-- Data for review --
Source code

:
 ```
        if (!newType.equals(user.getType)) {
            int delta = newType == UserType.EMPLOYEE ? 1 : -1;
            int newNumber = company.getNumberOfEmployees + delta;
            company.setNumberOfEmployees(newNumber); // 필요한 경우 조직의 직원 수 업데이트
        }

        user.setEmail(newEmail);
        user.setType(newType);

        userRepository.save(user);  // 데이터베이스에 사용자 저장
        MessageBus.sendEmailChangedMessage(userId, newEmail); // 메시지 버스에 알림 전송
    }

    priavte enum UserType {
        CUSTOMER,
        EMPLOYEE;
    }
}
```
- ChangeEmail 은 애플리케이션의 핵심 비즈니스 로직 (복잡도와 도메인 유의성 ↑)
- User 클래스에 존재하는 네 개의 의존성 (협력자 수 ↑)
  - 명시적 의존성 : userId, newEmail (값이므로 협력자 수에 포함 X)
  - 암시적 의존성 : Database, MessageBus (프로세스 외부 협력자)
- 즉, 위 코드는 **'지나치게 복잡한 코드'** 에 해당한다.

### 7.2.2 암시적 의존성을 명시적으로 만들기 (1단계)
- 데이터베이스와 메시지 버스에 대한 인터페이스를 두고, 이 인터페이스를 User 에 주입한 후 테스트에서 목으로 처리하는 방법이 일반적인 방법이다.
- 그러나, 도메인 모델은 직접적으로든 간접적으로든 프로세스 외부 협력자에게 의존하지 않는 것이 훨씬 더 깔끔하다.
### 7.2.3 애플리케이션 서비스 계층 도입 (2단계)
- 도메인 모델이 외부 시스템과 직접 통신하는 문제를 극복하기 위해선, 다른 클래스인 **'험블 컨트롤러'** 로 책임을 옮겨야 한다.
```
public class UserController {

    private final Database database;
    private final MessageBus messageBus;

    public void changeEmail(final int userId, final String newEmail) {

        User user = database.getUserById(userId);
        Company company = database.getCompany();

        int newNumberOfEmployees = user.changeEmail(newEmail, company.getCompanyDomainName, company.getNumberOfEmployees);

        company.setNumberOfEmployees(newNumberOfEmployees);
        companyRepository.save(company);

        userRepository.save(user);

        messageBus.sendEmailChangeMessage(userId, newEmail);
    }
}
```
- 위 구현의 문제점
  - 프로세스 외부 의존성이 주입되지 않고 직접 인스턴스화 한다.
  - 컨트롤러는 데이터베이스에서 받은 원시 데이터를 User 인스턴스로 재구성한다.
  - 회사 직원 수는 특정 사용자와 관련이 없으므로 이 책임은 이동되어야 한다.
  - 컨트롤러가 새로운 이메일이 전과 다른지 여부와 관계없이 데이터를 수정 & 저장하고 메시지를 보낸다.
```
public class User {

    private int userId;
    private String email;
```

-- Task details --
Lines from the one containing "- 컨트롤러는 데이터베이스에서" through the final line of the entries above are to be output exactly; omit all others.

-- Result of this task --
  - 컨트롤러는 데이터베이스에서 받은 원시 데이터를 User 인스턴스로 재구성한다.
  - 회사 직원 수는 특정 사용자와 관련이 없으므로 이 책임은 이동되어야 한다.
  - 컨트롤러가 새로운 이메일이 전과 다른지 여부와 관계없이 데이터를 수정 & 저장하고 메시지를 보낸다.
```
public class User {

    private int userId;
    private String email;
```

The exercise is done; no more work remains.